Dans son article Passer la main, Olivier Céna repart en guerre contre certains processus d’abstraction et d’installation, en prenant comme prétexte l’exposition Notre Histoire, visible jusqu’au 7 mai au Palais de Tokyo. Dans cet article, comparant l’installation de Kader Attia, proposant un labyrinthe de matraques fixées à un mur, et de l’autre une peinture de Yan Pey-Ming qui a servi de couverture pour le Télérama du nouvel an, et qui représente une main brandissant une matraque, il se lance dans une attaque en règle des artistes post-modernes, artistes sans main, artiste designer, artiste qui aurait perdu, oublié, le rôle de la main dans la conception de l’oeuvre. C’est en ce sens qu’il établit une apologie de la main : « la main, comme le regard, est ce qui dès la naissance nous accueille ou nous repousse. En art, elle n’est pas qu’un simple outil au service d’un concept. Quel que soit le talent de l’artiste, le geste déforme, même imperceptiblement, révélant la personnalité de l’auteur (…). La main — le corps à l’oeuvre — dit ce que les mots ne peuvent énoncer. Elle ne ment pas, elle ne triche pas, elle révèle : l’être, l’humanité — cette empreinte émouvante sur le mur d’une grotte« .
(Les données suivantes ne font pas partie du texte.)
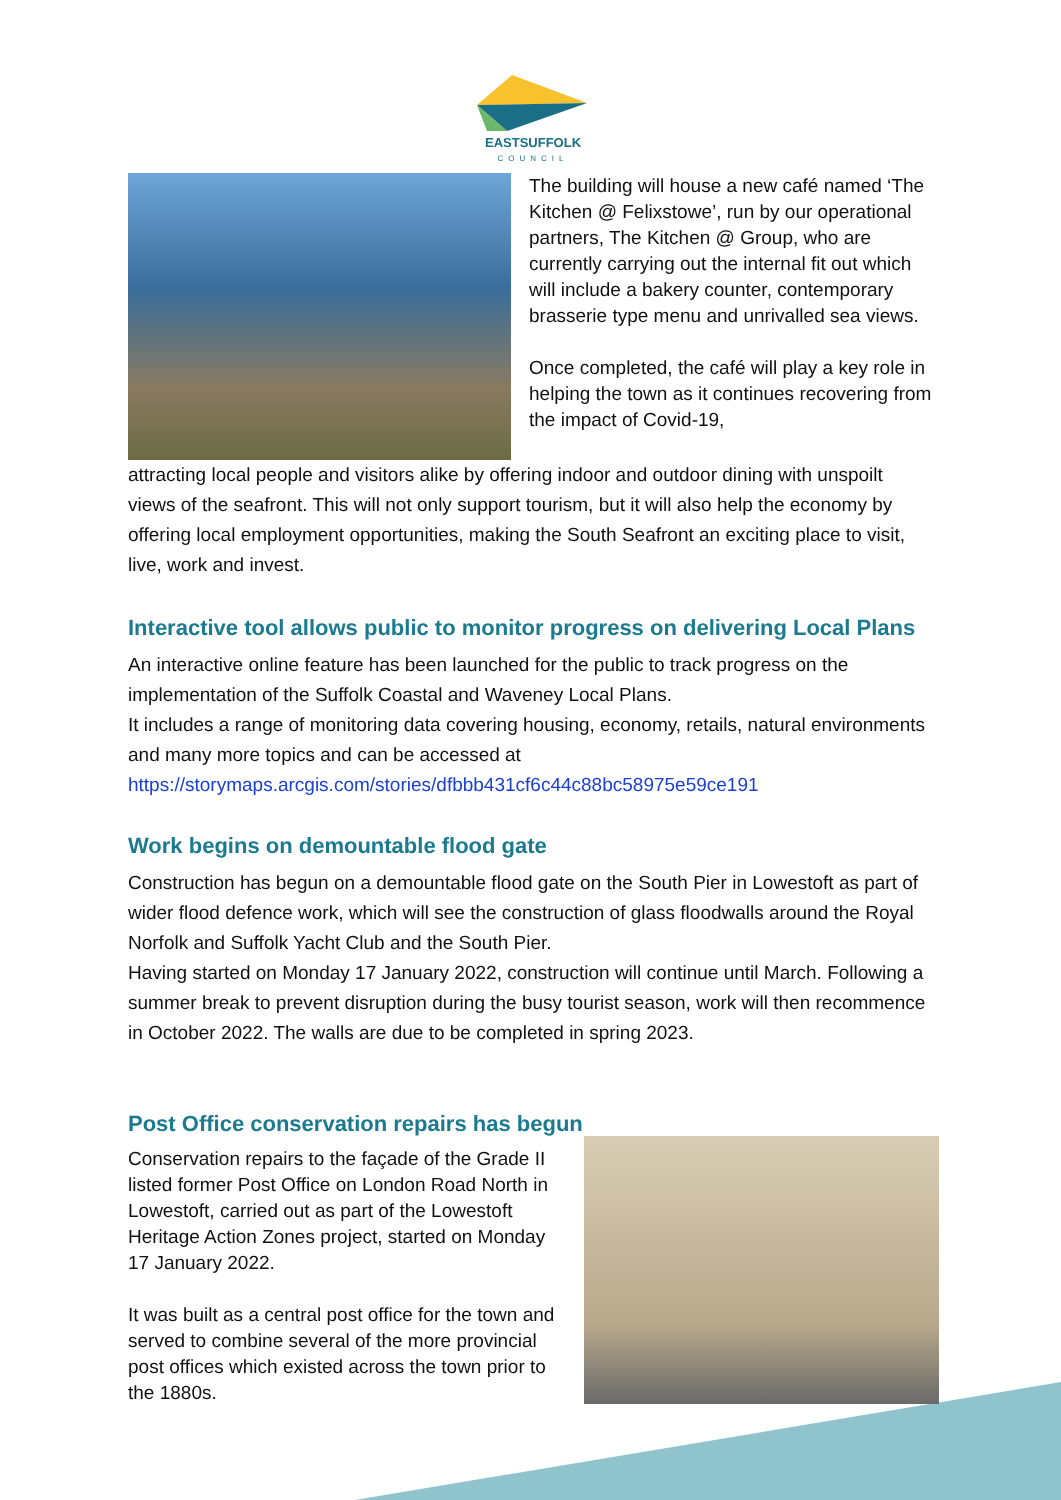EASTSUFFOLK
COUNCIL
The building will house a new café named ‘The Kitchen @ Felixstowe’, run by our operational partners, The Kitchen @ Group, who are currently carrying out the internal fit out which will include a bakery counter, contemporary brasserie type menu and unrivalled sea views.
Once completed, the café will play a key role in helping the town as it continues recovering from the impact of Covid-19,
attracting local people and visitors alike by offering indoor and outdoor dining with unspoilt views of the seafront. This will not only support tourism, but it will also help the economy by offering local employment opportunities, making the South Seafront an exciting place to visit, live, work and invest.
Interactive tool allows public to monitor progress on delivering Local Plans
An interactive online feature has been launched for the public to track progress on the implementation of the Suffolk Coastal and Waveney Local Plans.
It includes a range of monitoring data covering housing, economy, retails, natural environments and many more topics and can be accessed at
https://storymaps.arcgis.com/stories/dfbbb431cf6c44c88bc58975e59ce191
Work begins on demountable flood gate
Construction has begun on a demountable flood gate on the South Pier in Lowestoft as part of wider flood defence work, which will see the construction of glass floodwalls around the Royal Norfolk and Suffolk Yacht Club and the South Pier.
Having started on Monday 17 January 2022, construction will continue until March. Following a summer break to prevent disruption during the busy tourist season, work will then recommence in October 2022. The walls are due to be completed in spring 2023.
Post Office conservation repairs has begun
Conservation repairs to the façade of the Grade II listed former Post Office on London Road North in Lowestoft, carried out as part of the Lowestoft Heritage Action Zones project, started on Monday 17 January 2022.
It was built as a central post office for the town and served to combine several of the more provincial post offices which existed across the town prior to the 1880s.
La vision qu’il défend de l’art, je le souligne d’emblée, est héritière de l’analyse qu’a pu avoir Heidegger dans Qu’appelle-t-on-penser ? La verve d’Olivier Cena ressemble à celle de la vision phénoménologique de Heidegger, et implique le même horizon métaphysique : « L’oeuvre de la main est plus riche que nous ne le pensons habituellement. La main ne fait pas que saisir et attraper, que serrer et pousser. La main offre et reçoit (…). La main trace des signes, elle montre, probablement parce que l’homme est un monstre. (…) Mais les gestes de la main transparaissent partout dans le langage, et cela avec la plus grande pureté lorsque l’homme parle en se taisant. (…) Toute oeuvre de la main repose dans la pensée » [p.90, PUF].
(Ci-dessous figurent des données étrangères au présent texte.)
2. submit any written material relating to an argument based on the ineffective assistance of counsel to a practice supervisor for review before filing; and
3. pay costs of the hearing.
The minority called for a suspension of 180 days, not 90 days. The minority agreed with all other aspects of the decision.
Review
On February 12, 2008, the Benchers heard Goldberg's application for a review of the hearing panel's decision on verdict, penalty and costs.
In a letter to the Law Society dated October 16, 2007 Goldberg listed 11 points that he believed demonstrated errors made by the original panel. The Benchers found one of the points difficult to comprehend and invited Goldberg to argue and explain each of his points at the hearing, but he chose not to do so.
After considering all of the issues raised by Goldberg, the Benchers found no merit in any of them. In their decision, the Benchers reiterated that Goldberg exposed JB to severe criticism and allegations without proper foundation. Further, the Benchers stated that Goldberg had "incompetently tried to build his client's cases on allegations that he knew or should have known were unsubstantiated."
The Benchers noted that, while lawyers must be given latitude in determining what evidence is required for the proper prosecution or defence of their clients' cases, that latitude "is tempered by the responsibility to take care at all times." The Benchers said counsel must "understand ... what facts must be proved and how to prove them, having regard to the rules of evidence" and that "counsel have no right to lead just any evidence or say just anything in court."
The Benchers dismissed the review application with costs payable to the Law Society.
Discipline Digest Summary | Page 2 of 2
Pour juger de l’exposition du Palais de Tokyo, Olivier Céna pose ainsi a priori un prisme d’analyse, qui non seulement permet de légitimer ou d’illégitimer ce qui est présenté, mais qui en fait projette a priori ce que devrait être d’abord et avant tout une oeuvre d’art : à savoir qui postule une essence trouvant son incarnation par le seul travail de la main.
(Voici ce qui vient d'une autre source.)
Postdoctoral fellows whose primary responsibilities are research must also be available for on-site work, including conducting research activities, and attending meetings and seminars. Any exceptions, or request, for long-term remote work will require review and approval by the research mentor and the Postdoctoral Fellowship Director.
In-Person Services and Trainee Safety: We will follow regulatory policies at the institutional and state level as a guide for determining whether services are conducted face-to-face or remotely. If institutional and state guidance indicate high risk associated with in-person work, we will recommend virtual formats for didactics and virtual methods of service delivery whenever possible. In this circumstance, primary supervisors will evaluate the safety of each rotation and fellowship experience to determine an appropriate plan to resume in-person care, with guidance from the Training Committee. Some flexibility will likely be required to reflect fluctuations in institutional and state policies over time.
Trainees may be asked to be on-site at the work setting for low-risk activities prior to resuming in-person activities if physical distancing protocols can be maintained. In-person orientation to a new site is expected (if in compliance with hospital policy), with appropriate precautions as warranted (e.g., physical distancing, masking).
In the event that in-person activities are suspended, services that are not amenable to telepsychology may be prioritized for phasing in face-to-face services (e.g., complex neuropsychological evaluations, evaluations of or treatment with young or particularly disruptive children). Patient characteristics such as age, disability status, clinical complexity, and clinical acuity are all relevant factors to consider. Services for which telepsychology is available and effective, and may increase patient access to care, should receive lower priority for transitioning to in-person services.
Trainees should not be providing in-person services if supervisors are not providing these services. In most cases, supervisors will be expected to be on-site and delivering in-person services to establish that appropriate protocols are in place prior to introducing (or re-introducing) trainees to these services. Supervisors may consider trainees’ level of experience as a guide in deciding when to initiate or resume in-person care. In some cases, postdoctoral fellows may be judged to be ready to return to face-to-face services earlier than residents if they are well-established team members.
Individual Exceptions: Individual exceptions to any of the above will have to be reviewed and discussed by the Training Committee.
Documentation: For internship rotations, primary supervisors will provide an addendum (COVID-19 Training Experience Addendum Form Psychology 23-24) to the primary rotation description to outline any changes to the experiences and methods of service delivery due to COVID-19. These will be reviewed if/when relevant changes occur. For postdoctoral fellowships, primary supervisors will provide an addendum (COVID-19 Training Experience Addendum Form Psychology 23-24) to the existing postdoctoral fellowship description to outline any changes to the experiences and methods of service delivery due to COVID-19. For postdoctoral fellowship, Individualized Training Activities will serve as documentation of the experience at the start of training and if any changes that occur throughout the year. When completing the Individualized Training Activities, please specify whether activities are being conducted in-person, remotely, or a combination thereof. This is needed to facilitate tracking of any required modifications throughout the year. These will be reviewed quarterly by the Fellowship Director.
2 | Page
Il est bien évident ici que nous pouvons apercevoir une démarche épistémologique qui ne réfléchit pas sur sa propre logique. Tout d’abord, Olivier Céna, au lieu de s’interroger sur la démarche posée par l’oeuvre, et non pas seulement par l’artiste, part de présupposés esthétiques qui subordonnent toute phénoménalité artistique à ses propres critères de vérité. Ici, l’art donc obéit à une essence, celle de la manoeuvre, qui correspond seulement à certaines déterminations historiques de sa concrétion. Il y a une confusion entre d’un côté les principes qui peuvent émerger de certaines démarches et de l’autre la possibilité de poser une vérité en art. Ce qui détermine certaines démarches est hypostasié en tant que critère de vérité, et vient de là condamner a priori toute autre démarche. Dès lors, c’est une inversion de la relation cause/effet qui va commander son discours, ce qui n’était qu »effet en tant que discours devient causalité de tout regard sur les oeuvres qui apparaissent.
Ceci le conduit à ne pouvoir s’interroger sur ce qui surgit dans l’art contemporain, notamment celui qui prend forme par les installations. Cet aveuglement l’empêche de comprendre en quel sens par moment, et notamment aujourd’hui, un certain tournant épistémologique en esthétique est impliqué par les oeuvres contemporaines qui se constituent au niveau numérique.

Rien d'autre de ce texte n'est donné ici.